Productivity & Business Processes

  • Revenue = $16.6 billion (up 13%)
  • Office 365 Commercial up 15%
  • LinkedIn up 26%
  • Dynamics 365 up 31%

Intelligent Cloud

  • Revenue = $20.9 billion (up 20%)
  • Azure up 40%

Earnings call highlights

  • Cosmos DB grew 100%+ YoY each quarter in FY22
  • 25 million Monthly Active Users (MAU) for Power Platform
  • Office 365 E5 is now 12% of the installed base (up from 8%)
  • Security revenue up 40%
  • Azure Virtual Desktop MAU almost 60% YoY increase
  • Office on-premises down over 30%
  • 25% of Fortune 500 using Viva

All these product areas are doing what Microsoft want them to do. As well as them innovating and creating products in the right areas, it also shows that their sales activities – direct and through partners – are paying off.
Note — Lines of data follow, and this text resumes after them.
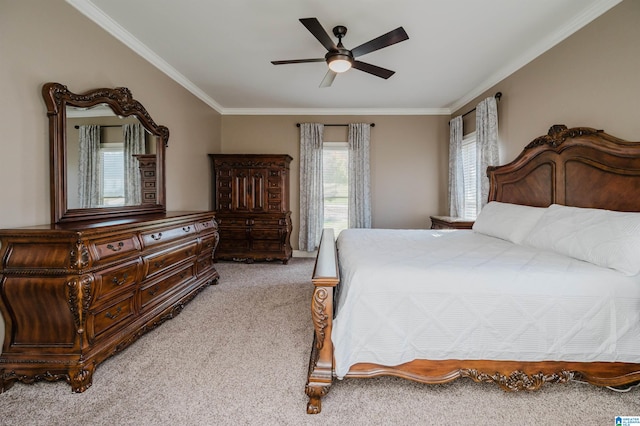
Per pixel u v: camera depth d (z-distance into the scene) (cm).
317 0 224
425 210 506
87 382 163
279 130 514
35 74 194
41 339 165
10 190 180
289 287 346
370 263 169
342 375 145
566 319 148
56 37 208
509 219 266
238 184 468
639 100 201
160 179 322
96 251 171
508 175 316
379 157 508
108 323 186
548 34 270
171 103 356
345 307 151
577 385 166
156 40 286
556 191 252
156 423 138
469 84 391
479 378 153
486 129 362
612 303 148
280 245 470
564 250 191
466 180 445
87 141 228
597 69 229
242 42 290
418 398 156
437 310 151
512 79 333
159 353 201
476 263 171
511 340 149
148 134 304
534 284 151
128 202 273
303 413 145
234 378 173
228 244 471
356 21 250
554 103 273
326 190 519
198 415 143
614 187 205
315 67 344
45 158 200
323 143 512
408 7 232
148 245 222
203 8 235
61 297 160
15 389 163
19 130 184
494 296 150
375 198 510
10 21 179
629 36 206
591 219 190
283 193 469
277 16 246
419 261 175
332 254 198
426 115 501
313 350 169
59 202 202
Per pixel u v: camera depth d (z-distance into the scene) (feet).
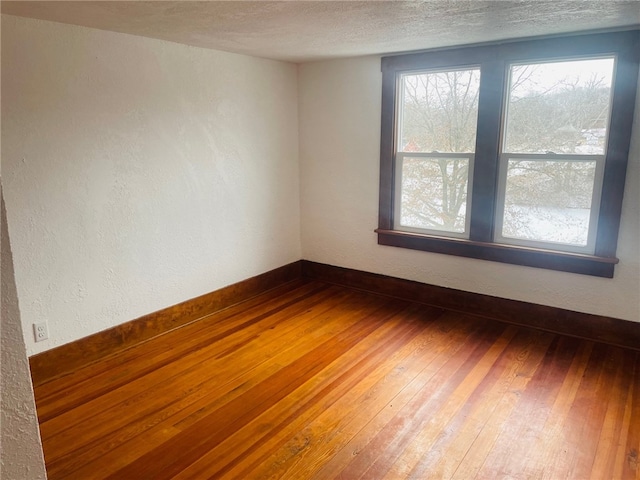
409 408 8.23
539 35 10.00
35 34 8.27
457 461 6.91
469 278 12.23
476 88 11.40
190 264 11.78
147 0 6.89
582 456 6.98
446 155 12.09
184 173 11.27
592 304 10.62
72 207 9.22
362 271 14.15
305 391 8.79
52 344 9.23
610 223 10.05
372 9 7.52
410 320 12.01
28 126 8.39
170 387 8.95
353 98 13.17
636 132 9.55
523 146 11.02
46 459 6.97
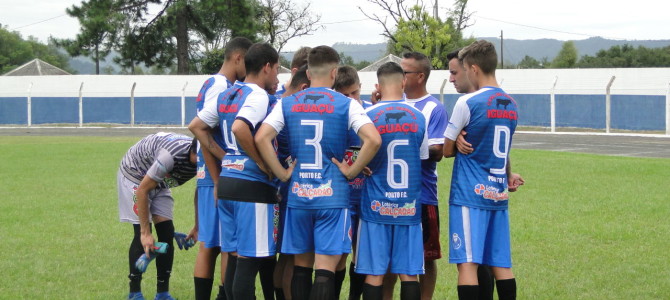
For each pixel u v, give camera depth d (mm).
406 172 4695
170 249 5758
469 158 4785
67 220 9516
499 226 4836
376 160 4715
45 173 15266
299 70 5066
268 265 5113
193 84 42000
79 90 41469
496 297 5867
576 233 8406
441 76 37469
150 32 46312
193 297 5941
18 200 11352
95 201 11258
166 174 5367
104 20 42656
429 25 47281
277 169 4531
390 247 4754
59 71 49719
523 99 36188
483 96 4719
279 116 4566
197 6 44406
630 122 33156
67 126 41625
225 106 4781
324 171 4535
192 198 11523
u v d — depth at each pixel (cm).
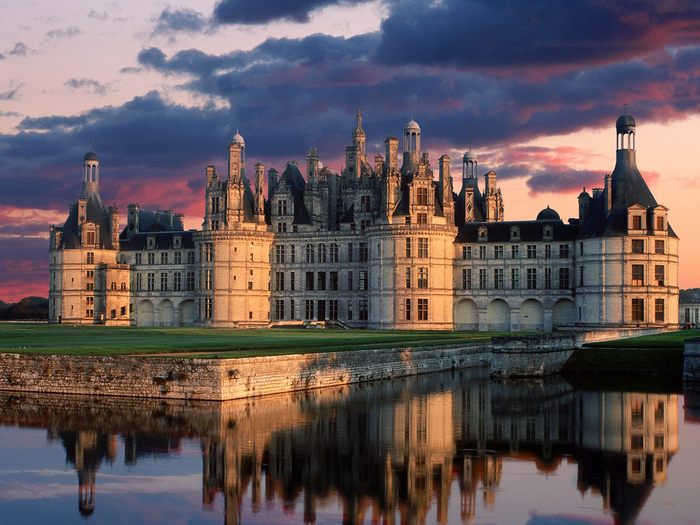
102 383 7075
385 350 8744
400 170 16325
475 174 18400
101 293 18475
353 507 3938
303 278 16675
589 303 13888
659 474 4541
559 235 14938
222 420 5941
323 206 17050
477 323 15400
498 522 3706
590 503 3978
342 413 6322
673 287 13612
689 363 8294
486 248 15350
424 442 5312
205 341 9650
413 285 14800
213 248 16325
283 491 4188
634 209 13500
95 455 4878
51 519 3728
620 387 8019
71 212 19025
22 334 11375
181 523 3694
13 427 5656
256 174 16888
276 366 7300
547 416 6312
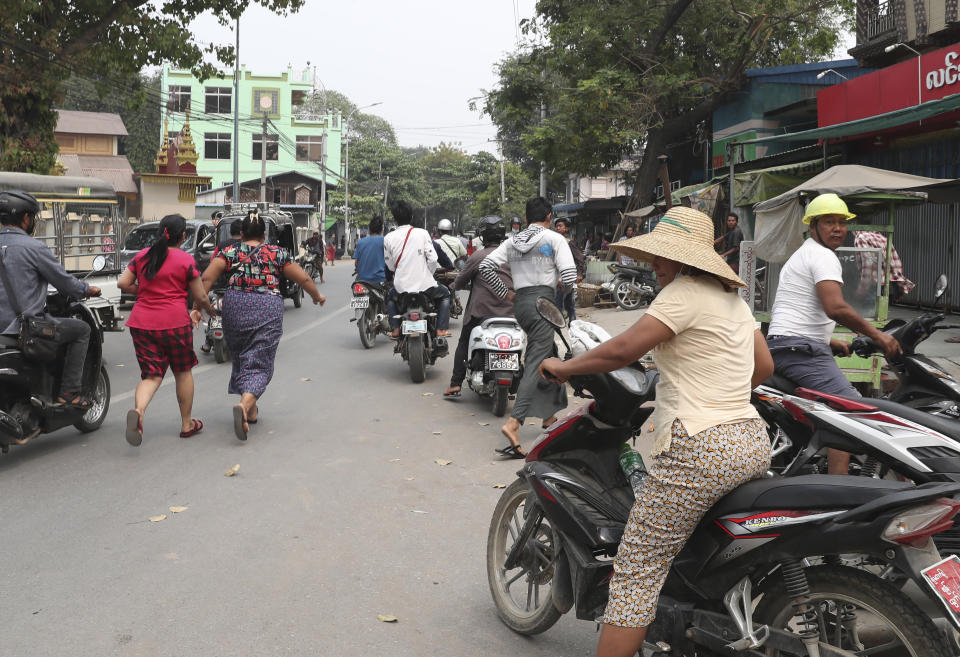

They said that E5 was strong both for renewals and new additions and Amy Hood mentioned they’re focusing on deployment and increasing usage of the suite. This makes sense as there are so many components of E5 these days that even customers getting value from E5 – typically via Office, Power BI, and a bit of security/telephony – have got some much more they could be using. I’d expect partners will be incentivized to get their customers utilising more of the E5 suite and it may mean that customers can use it to their advantage to extract concessions, POC funding etc. from partners and/or Microsoft.

On a similar note, Satya Nadella mentioned that Microsoft are now incentivizing their field sales teams to ensure that customer’s Azure bills “come down” through optimization efforts. This is a good thing to see from a cloud vendor and will hopefully lead to some legitimate savings for customers.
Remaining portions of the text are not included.